As can be seen from FIGS. 2, 4 and 12, a part of a shell (not shown) of the mating connector 800 is connected to the shell 420 of the terminal 400 through the guide channel 204 under the mated state (see FIG. 12).
As can be seen from FIGS. 12 and 13, when the operation portion 270 is pressed downward under the mated state, the lock protrusion 260 moves below the end of the mating connector 800 (see FIG. 13). Accordingly, the connector 10 is removed from the mating connector 800 when being pulled in the negative X-direction.
As shown in FIGS. 12 and 13, according to the present embodiment, the lock protrusion 260 of the lock portion 250 is located between the protrusion 422 of the terminal 400 and the operation portion 270 in the X-direction. Accordingly, the protrusion 422 does not interfere with the downward movement of the lock protrusion 260. In other words, the lock protrusion 260 is located above the terminal 400 both when the lock protrusion 260 is located at the initial position (i.e. under the mated state) and even when the lock protrusion 260 moves downward.
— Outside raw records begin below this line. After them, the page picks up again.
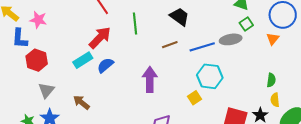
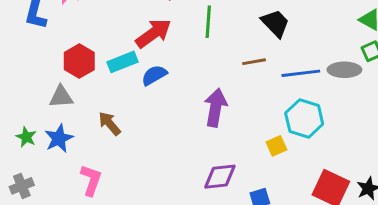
red hexagon: (37, 60) -> (79, 61), moved
gray triangle: (46, 90) -> (61, 97), turned 36

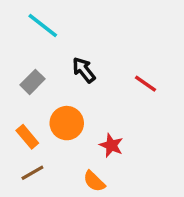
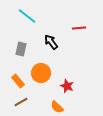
gray rectangle: (32, 82) -> (21, 49), turned -32
red line: (146, 84) -> (79, 28), moved, turned -40

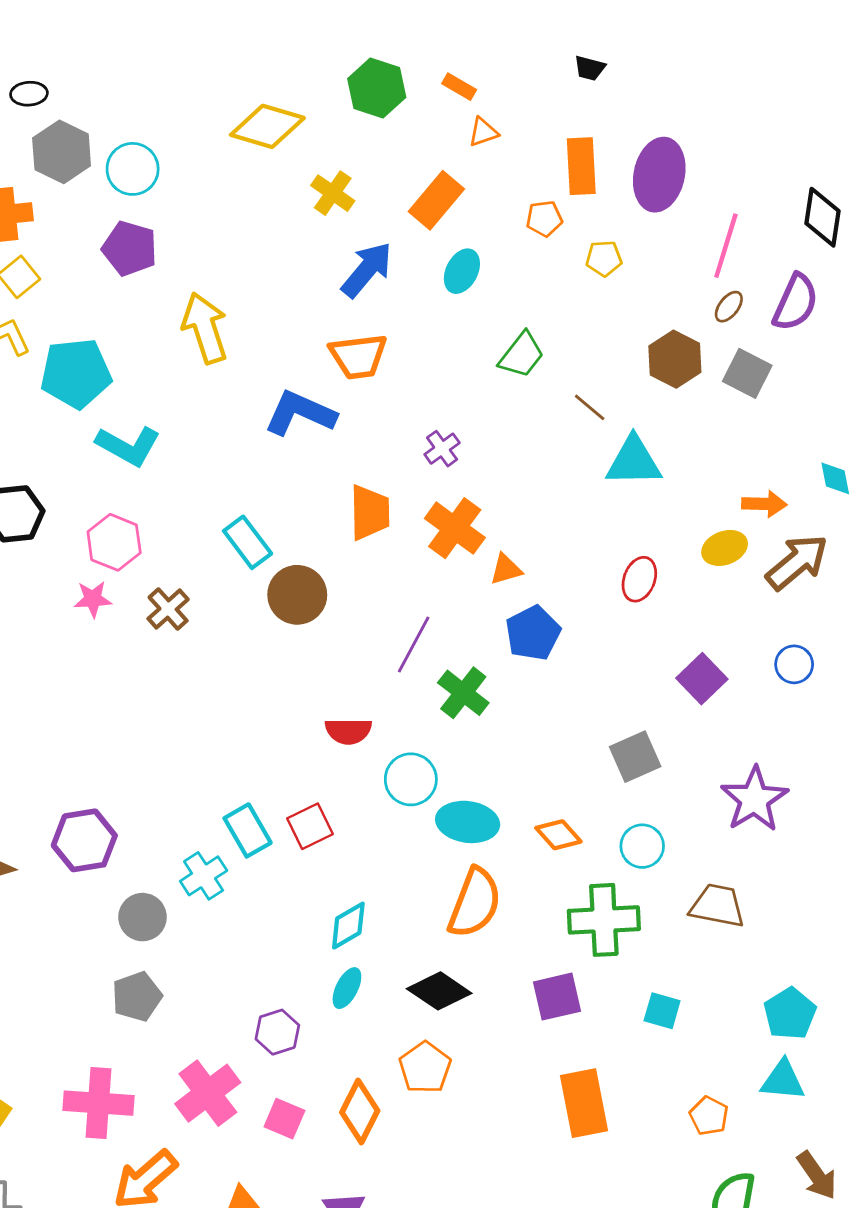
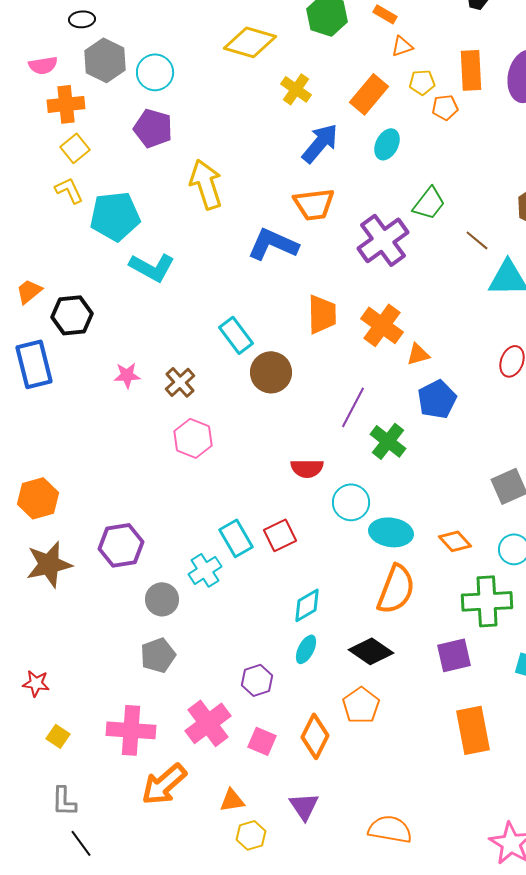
yellow pentagon: (604, 258) -> (422, 82), moved
purple cross: (442, 449) -> (383, 240), moved, size x2.0
pink hexagon: (114, 542) -> (193, 438), moved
As described above, according to the present embodiment, no wall, which reduces a space where the flexible portion 256 is resiliently deformable, is formed between the flexible portion 256 of the lock portion 250 and the accommodating portion 230. Accordingly, the flexible portion 256 is resiliently deformable to the vicinity of an upper end of the terminal 400. In other words, it is possible to use a room including the vicinity of the upper end of the terminal 400 as a space where the flexible portion 256 is resiliently deformed. According to the present embodiment, it is possible to further reduce the connector 10.
The present invention is able to be modified variously in addition to the aforementioned description. For example, although the lock portion 250 according to the present embodiment is supported in a both-ends support structure, the lock portion 250 may be supported in a cantilever structure. More specifically, it is possible to support only one of the fixed portions 252 (see FIG. 3) by the housing 200. In other words, at least one of the opposite ends of the lock portion 250 in the X-direction may be supported by the housing 200 so that the flexible portion 256 is resiliently deformable into the through hole 224.
However, as can be seen from FIGS. 2 and 12, if the flexible portion 256 is supported only by the fixed portion 252 located at the negative X-side (i.e. if the positive X-side end of the flexible portion 256 is a free end), the lock by the lock portion 250 may easily released. In other words, the locking strength of the connector 10 with the mating connector 800 may be weakened. On the contrary, if the flexible portion 256 is supported only by the fixed portion 252 located at the positive X-side, it is necessary to move the operation portion 270 largely in order to move the lock protrusion 260 by a necessary distance (i.e. predetermined distance). Accordingly, a size of the connector 10 may become large. It is therefore preferred in general to support the lock portion 250 in a both-ends support structure similar to the present embodiment.
The present application is based on a Japanese patent application of JP2012-103075 filed before the Japan Patent Office on Apr. 27, 2012, the contents of which are incorporated herein by reference.
While there has been described what is believed to be the preferred embodiment of the invention, those skilled in the art will recognize that other and further modifications may be made thereto without departing from the spirit of the invention, and it is intended to claim all such embodiments that fall within the true scope of the invention.